O flanco meridional do município, constituído por pequenas e médias elevações junto a Real e a Paraíso e onde os caudais fluviais são nulos ou insuficientes, está presentemente pouco mais que vazio, com algumas povoações dispersas mas sempre com escassos habitantes. No caso de Paraíso, ficou a recordação dos antigos e desgastantes trabalhos mineiros, estaleiros de extracção dos subsolos onde abundam o cobre, o ferro, o chumbo, o antimónio, o estanho, e o carvão. Mas ainda esconde uma das romarias mais pitorescas do concelho, a de Santa Eufémia, em Setembro no, no lugar de Touris. E a freguesia de Real vive numa indecisão do relevo - de um fértil vale crescem de mansinho os maiores outeiros paivenses, como é o caso do Monte de Santo Adrião.

Onde comer

Para comer, o Raiva, que é também restaurante de serviço de um hotel de luxo de que já falaremos, tem óptima cozinha de autor onde os pratos variam conforme os ciclos das colheitas. No extremo oposto, indo à cozinha popular sem adornos mas feita com muito coração, temos na vila de Castelo de Paiva a Adega do Sporting, que confecciona travessas de acepipes típicos como poucos - os pratos mudam de dia para dia, mas há snacks recorrentes, como os bons bolinhos de bacalhau.

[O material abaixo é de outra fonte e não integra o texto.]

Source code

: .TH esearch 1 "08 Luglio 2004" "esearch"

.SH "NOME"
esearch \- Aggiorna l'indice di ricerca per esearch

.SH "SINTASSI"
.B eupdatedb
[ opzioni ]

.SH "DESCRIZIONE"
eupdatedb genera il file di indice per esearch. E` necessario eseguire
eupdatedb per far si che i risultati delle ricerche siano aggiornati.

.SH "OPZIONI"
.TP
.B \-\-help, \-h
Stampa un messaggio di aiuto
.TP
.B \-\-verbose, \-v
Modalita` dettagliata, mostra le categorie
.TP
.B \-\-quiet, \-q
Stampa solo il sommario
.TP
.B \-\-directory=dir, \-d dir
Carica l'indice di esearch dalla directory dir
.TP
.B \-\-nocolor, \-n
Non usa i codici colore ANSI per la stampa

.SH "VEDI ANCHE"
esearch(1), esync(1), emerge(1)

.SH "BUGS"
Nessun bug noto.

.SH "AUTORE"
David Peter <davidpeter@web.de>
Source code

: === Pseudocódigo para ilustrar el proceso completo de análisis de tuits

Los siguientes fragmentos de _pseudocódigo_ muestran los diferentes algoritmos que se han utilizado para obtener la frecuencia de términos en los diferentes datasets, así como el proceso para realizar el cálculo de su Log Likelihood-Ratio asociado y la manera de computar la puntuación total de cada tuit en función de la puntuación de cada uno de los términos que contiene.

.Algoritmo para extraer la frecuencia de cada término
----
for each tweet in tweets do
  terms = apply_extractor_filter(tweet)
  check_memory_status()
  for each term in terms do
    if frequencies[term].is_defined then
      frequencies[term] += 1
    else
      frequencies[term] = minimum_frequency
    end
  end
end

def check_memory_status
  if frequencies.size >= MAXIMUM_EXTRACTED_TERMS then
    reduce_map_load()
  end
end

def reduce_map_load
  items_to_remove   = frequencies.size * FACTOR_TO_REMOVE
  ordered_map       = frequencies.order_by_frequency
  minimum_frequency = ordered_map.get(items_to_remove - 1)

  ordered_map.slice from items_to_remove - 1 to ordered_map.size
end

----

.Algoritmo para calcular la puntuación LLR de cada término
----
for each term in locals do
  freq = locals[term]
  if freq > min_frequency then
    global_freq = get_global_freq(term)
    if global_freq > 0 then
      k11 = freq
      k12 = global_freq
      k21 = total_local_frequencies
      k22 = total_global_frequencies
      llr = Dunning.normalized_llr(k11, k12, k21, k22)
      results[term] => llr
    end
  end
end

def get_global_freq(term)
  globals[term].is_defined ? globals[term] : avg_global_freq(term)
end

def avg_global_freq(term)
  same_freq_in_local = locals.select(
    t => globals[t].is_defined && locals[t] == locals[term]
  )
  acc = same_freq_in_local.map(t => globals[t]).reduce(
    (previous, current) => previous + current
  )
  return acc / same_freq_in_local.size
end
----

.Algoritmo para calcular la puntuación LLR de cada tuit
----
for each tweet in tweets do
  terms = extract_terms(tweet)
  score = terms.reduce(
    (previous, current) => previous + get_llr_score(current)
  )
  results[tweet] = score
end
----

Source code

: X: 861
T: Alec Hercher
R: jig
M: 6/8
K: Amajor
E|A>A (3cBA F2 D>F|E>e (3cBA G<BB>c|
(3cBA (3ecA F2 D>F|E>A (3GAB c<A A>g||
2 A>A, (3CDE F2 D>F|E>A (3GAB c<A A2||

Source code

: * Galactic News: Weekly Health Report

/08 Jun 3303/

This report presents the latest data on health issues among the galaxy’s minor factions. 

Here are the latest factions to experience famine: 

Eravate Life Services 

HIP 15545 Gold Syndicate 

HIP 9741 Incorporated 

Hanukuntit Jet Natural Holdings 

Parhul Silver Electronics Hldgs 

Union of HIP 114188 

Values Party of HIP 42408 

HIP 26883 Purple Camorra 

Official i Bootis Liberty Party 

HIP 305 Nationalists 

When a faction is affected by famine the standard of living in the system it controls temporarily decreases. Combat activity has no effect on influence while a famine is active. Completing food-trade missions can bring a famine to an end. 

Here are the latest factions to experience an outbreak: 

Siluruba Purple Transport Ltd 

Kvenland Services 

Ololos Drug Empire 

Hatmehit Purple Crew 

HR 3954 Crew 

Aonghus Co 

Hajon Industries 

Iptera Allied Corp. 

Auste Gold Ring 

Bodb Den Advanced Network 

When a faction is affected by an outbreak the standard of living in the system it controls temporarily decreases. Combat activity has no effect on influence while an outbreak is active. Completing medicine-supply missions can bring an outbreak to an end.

Bom cabrito, mas normalmente por encomenda, é na Casa de São Pedro - e por lá temos de sobremesa o célebre Pão de Ló de Folgoso que, com a Sopa Seca, emproam as sobremesas tradicionais municipais.

Onde dormir

Para dormir, se o plafond for alto, o Octant Hotels Douro é maravilhoso, dissimulado em socalcos sobre o rio que lhe dá nome, carregado de serviços de luxo, tendo como complemento o já mencionado restaurante Raiva. Também à beira-rio, mas desta vez no Paiva, há três casas que fornecem dezasseis quartos - dão pelo nome de Rio Moment's e estão bem perto de um par de praias fluviais. A preços mais modestos, temos a simples mas cómoda Casa da Bichaca, ou ainda o Cimo da Vinha - Nature Spot, embuçado numa serra de densa vegetação onde a calmaria do sul do concelho se afirma.